As cited from Wikipedia:
1.2 kg/m^3 - density of air
9.982 kg/m^3 - density of water at 20 degrees celcius ~8.3x denser then air
17.96 kg/m^3 - density of perflourocarbon ~15x denser then air

This means that ventilating perflourocarbon for liquid ventilation is 15 times harder then breathing air. With an increased work of breathing, you increase the comsumption of O2 and increase the output of CO2, meaning that even if you COULD manage to do it and you had to do the work yourself, that the liiquid you are breathing would need to have a high concentration of O2 (which I wouldn't imagine would be too difficult), but also be able to expel CO2 much more efficiently then it already is.

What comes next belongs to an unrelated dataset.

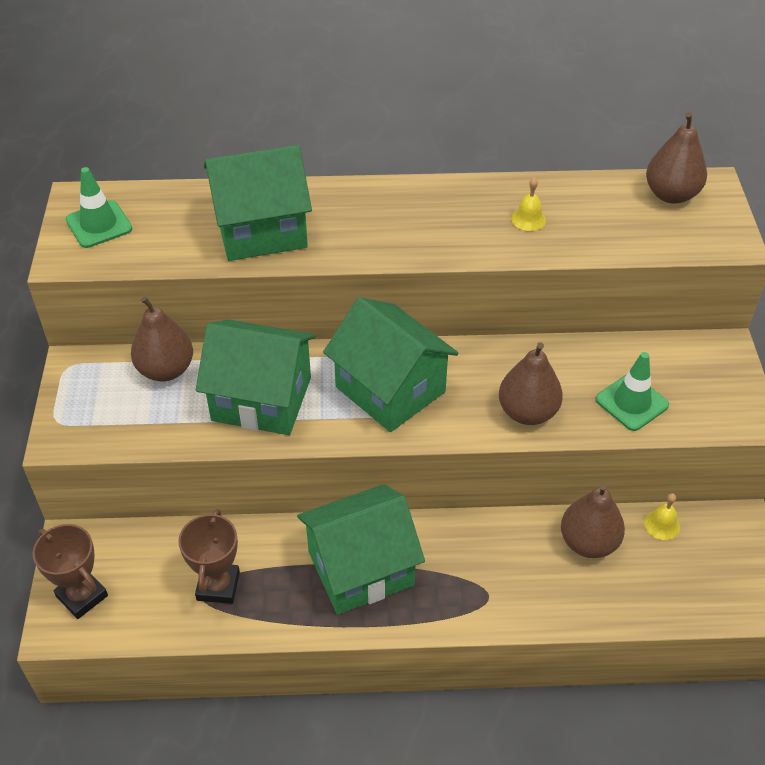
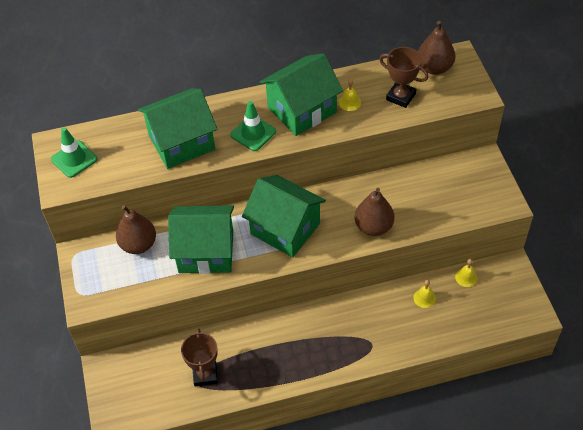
camera: 10 degrees left, 5 degrees up
(82, 596) = (121, 399): brown trophy -> brown trophy (400, 97)
(360, 568) = (290, 344): green house -> green house (302, 110)
(588, 542) = (424, 298): brown pear -> yellow bell
(631, 402) = (435, 207): green traffic cone -> green traffic cone (253, 133)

From what I remember from my calculations in school, by decreasing the diameter of a tube by 1/2, you increase the resistance by 4. So, if you effectivly decrease the diameter of a tube to 1/4 of it's original size, you have effectivly increased the resistance by 16.

To apply it to our terms: Since the human trachea's diameter is between 1.2-~2cm (citing Wikipedia) and the average size of our endotracheal tubes in my ICU, to get the general feel of what it would be like to breathe perflourocarbon liquid for ventilation manually (as in the Abyss, Ed Harris does it all by his own efforts), it would be like breathing through a 3-5mm tube, or a tube smaller then a straw. *ouch*


All I know past this is that liquid ventilation has only ever been used in clinical studies and not passed that. Studying in school I only fround trials that has been done a few years prior.

It's either too costly (the perflourocarbon or it's associated equipment) or inefficient to be used frequently these days.